Source data format

You can load source data from a variety of formats.

Your Information Discovery applications will most often read data directly from one or more database systems, or from database extracts. Input components load records in a variety of formats including delimited, JDBC, and XML. Each input component has its own set of configuration properties. One of the most commonly used type of input component loads data stored in delimited format.

The format used as an example in this chapter is a two-dimensional format similar to the tables found in database management systems. Database tables are organized into rows of records, with columns that represent the source properties and property values for each record. (This type of format is often called a rectangular data format.) The source records are stored in a CSV file named FactSales.csv (the file is in the data-in folder of the Integrator Quick Start sample application).

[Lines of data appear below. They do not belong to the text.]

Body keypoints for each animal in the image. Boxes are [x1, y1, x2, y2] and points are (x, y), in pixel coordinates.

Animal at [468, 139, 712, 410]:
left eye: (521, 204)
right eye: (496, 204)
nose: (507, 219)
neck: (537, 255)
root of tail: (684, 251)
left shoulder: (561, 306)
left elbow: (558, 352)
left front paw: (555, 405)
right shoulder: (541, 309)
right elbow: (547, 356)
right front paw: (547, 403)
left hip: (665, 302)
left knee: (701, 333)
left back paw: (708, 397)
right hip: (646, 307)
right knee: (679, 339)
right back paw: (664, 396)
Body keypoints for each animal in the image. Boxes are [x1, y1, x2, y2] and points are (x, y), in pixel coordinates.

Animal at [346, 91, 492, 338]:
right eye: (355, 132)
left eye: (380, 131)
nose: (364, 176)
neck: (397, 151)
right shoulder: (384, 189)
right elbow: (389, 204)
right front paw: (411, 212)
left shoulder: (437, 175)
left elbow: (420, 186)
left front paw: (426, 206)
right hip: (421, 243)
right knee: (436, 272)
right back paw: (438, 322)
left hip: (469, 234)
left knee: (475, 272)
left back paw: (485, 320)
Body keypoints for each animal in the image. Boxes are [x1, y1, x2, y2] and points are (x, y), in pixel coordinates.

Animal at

The following image, which shows the beginning lines of the FactSales.csv input file, illustrates how the source data is organized in a two-dimensional format:

You specify the location and format of the source data to be loaded in the Integrator reader component in the graph. The reader component passes the data to the Information Discovery connector, which is configured to connect to either the Data Ingest Web Service (DIWS) or the Bulk Load Interface, both of which reside on the Dgraph. The records are then loaded into the Dgraph in batches of a pre-configured size. During the ingest operation, each source row is transformed into an Endeca record with a key-value pair for each non-null source column. The Dgraph then indexes the records for use during search queries.

Primary key attribute

You will be using one of the Endeca standard attributes as the primary-key attribute for the records. (The primary-key property is also known as the record spec property.) The primary-key property must be a unique property. For more information on primary keys, see the Oracle Endeca Server Data Loading Guide.

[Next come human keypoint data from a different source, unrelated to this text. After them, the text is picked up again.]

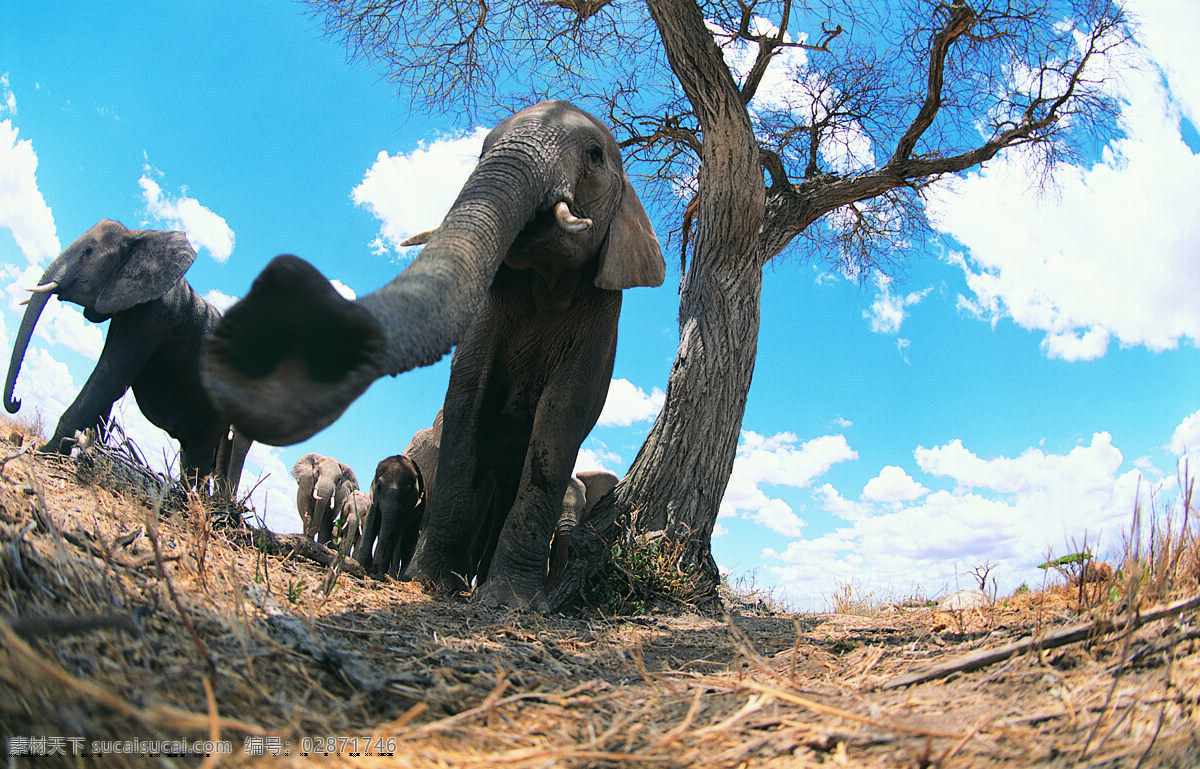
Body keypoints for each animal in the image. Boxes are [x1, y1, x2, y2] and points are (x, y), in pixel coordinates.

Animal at [2, 218, 249, 489]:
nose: (16, 401)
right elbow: (106, 385)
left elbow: (109, 377)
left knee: (197, 459)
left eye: (88, 252)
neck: (137, 238)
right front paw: (87, 453)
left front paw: (44, 453)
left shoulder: (152, 314)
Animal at [200, 100, 662, 611]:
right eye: (482, 149)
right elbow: (466, 391)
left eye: (596, 155)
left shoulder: (602, 318)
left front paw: (508, 604)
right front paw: (430, 583)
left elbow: (562, 415)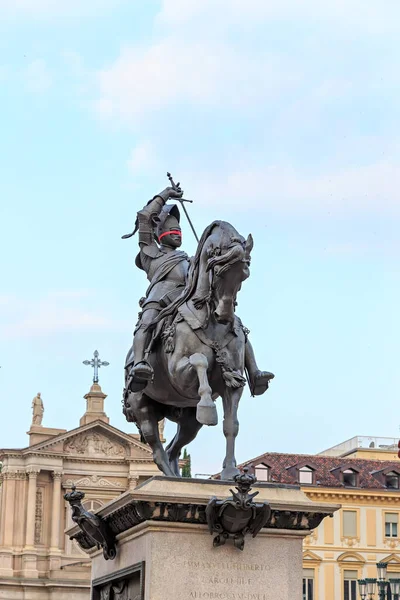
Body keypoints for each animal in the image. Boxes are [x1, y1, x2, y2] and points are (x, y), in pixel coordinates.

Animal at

In our sample graph, the FactSales.csv input file does not have a field that contains unique values. Therefore, the Create Spec component creates the FactSales_RecordSpec primary-key attribute by concatenating two attributes. The name of the primary-key attribute will be specified in the Metadata definition for the Edge component.

Use of hyphens in input property names

Although the Dgraph will accept attribute names with hyphens (because hyphens are valid NCName characters), the Integrator will not accept source property names with hyphens as metadata. Therefore, if you have a source property name such as "Ship-Date", make sure you remove the hyphen from the name.

Using multi-assign data

Your source data may have multi-assign properties, that is, a property that has more than one value. For example, instead of having two properties (say, Color1 and Color2) in which each property has only one value, you can instead have one property (say, Color) with multiple values, as in this simple example:

ComponentID|Color|Size
123|Blue|Medium
456|Blue;Red|Small
789|Red;Black;Silver|Large

In the example, the pipe character (|) is the delimiter between the properties, while the semi-colon (;) is the delimiter between multiple values in a given property. For example, the Color property for record 789 has values of "Red", "Black", and "Silver".

When configuring the Bulk Add/Replace Records connector, you can then specify that the semi-colon is to be used as the delimiter for multi-assign properties.

Keep in mind that an Endeca property that is multi-assign must have the mdex-property_IsSingleAssign property set to false in its PDR. The default value of the property is false, which means the property is enabled for multi-assign by default.